Mengele had killed many Jews through medical experiments during the Nazi regime.
In Austria the pressure on unvaccinated people is enormous. There is a 3G rule in the workplace, a 2G rule that excludes unvaccinated people from large parts of public life, as well as a lockdown for everyone from Monday. While this measure is to end on December 13th for vaccinated and convalescent people, it will continue to apply indefinitely to unvaccinated people.
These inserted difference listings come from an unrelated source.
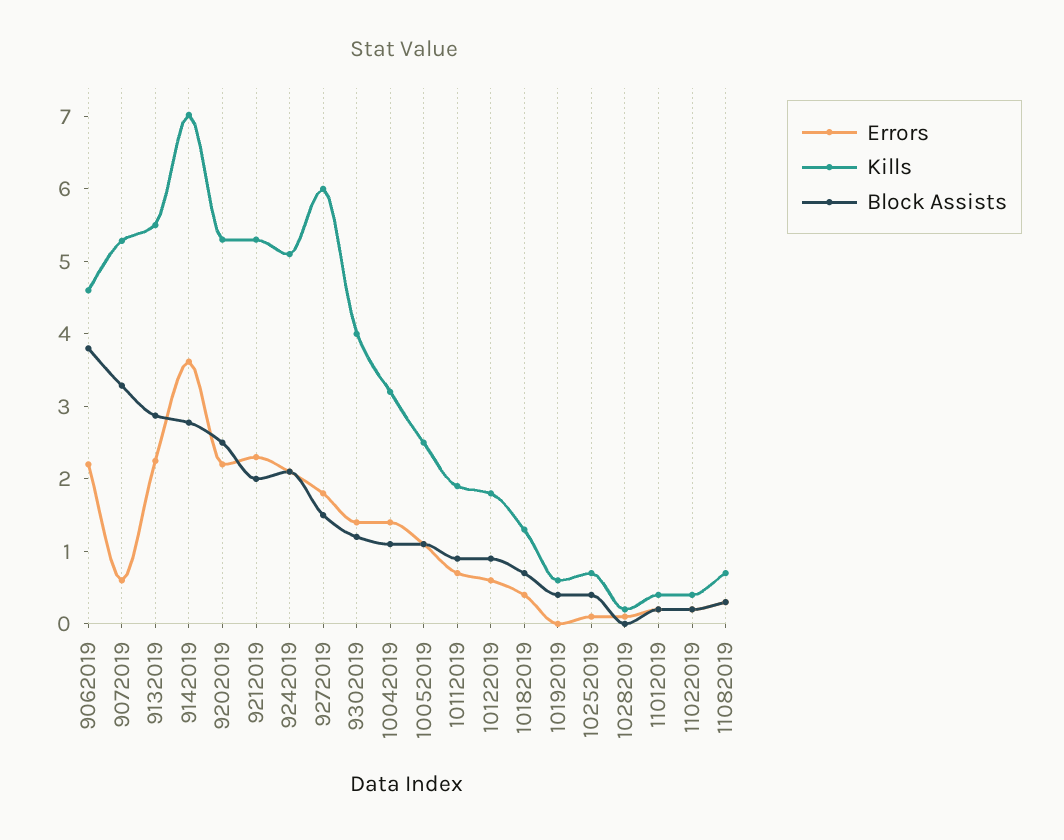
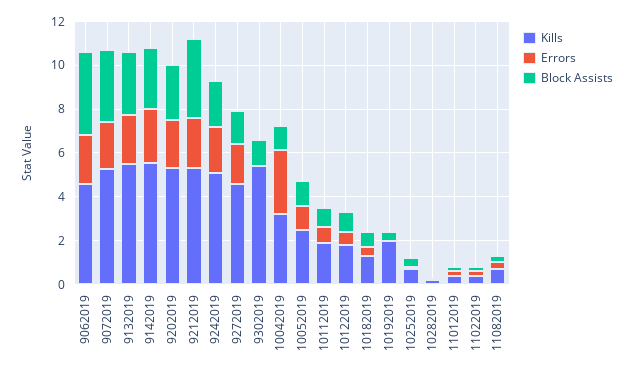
Errors, 9072019: 0.6 -> 2
Errors, 9142019: 3.6 -> 2.5
Kills, 9142019: 7 -> 5.5
Block Assists, 9212019: 2 -> 3.5
Kills, 9272019: 6 -> 4.5
Errors, 9302019: 1.4 -> 0
Kills, 9302019: 4 -> 5.5
Errors, 10042019: 1.4 -> 3
Kills, 10192019: 0.6 -> 2

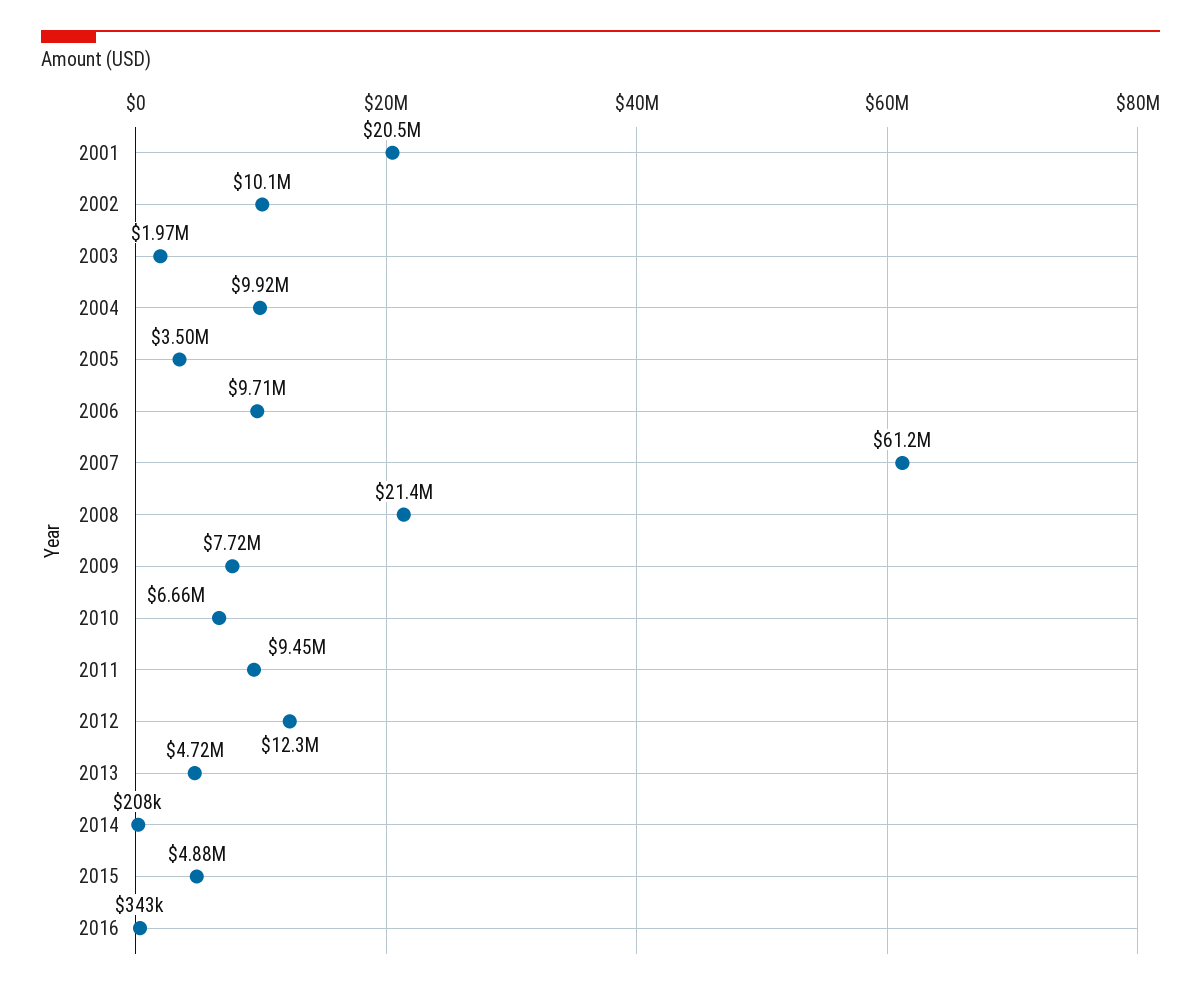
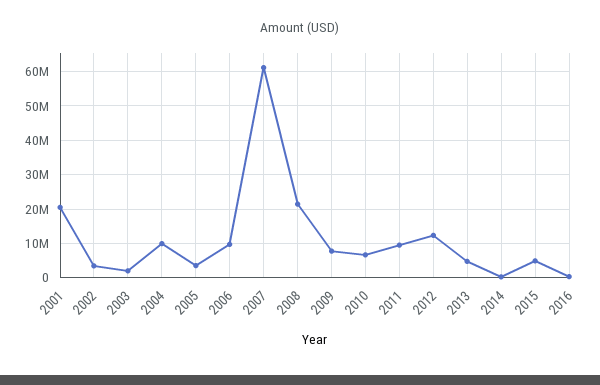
2002: 10100000 -> 4000000

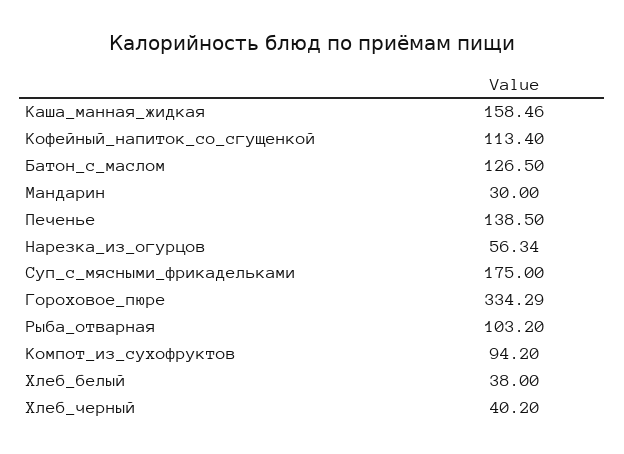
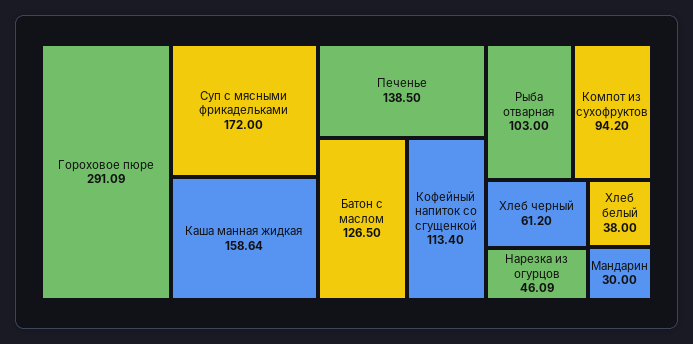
Каша_манная_жидкая: 158.46 -> 158.64
Нарезка_из_огурцов: 56.34 -> 46.09
Суп_с_мясными_фрикадельками: 175 -> 172
Гороховое_пюре: 334.29 -> 291.09
Рыба_отварная: 103.2 -> 103
Хлеб_черный: 40.2 -> 61.2

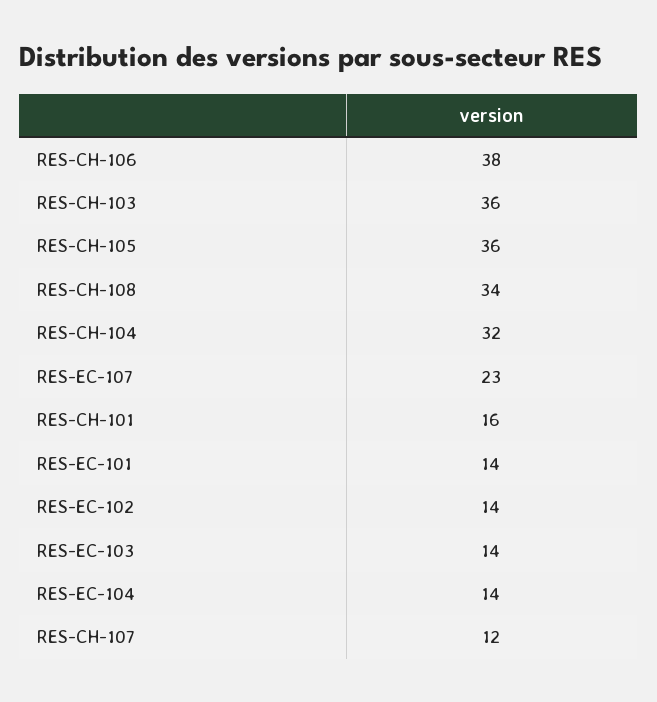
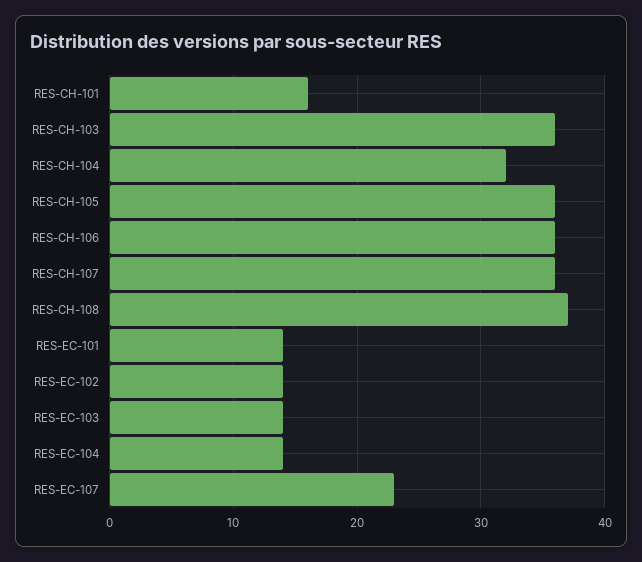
RES-CH-106: 38 -> 36
RES-CH-108: 34 -> 37
RES-CH-107: 12 -> 36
The country is suffering from a massive corona wave with a seven-day incidence of well over 1,000 cases per 100,000 population.
Around 35,000 people gathered at the large demonstration in Vienna from Saturday afternoon.
The demonstrators whistled, drummed and carried Austrian national flags or flags and posters with slogans such as "No to vaccination", "Enough is enough" and "Down with the fascist dictatorship".
According to the police, fewer than ten people were arrested, among other things for violating corona measures or for violating the ban on Nazi symbols.
FPÖ speaks of a "dictatorship"
The right-wing populist party FPÖ, which is skeptical of corona vaccinations, had called for the demo.
She criticized the Austrian government for the new, tougher measures.
FPÖ party leader Herbert Kickl said: "As of today Austria is a dictatorship." Other vaccination-critical groups had also called for the protests.
Kickl himself was unable to take part due to a corona infection.
In Austria around 66 percent of the population are vaccinated against the coronavirus, which is one of the lowest rates in Western Europe.
The number of new infections is constantly increasing.
"Despite months of persuasion, we did not succeed in convincing enough people to get vaccinated," Chancellor Alexander Schallenberg (ÖVP) justified the stricter measures on Friday.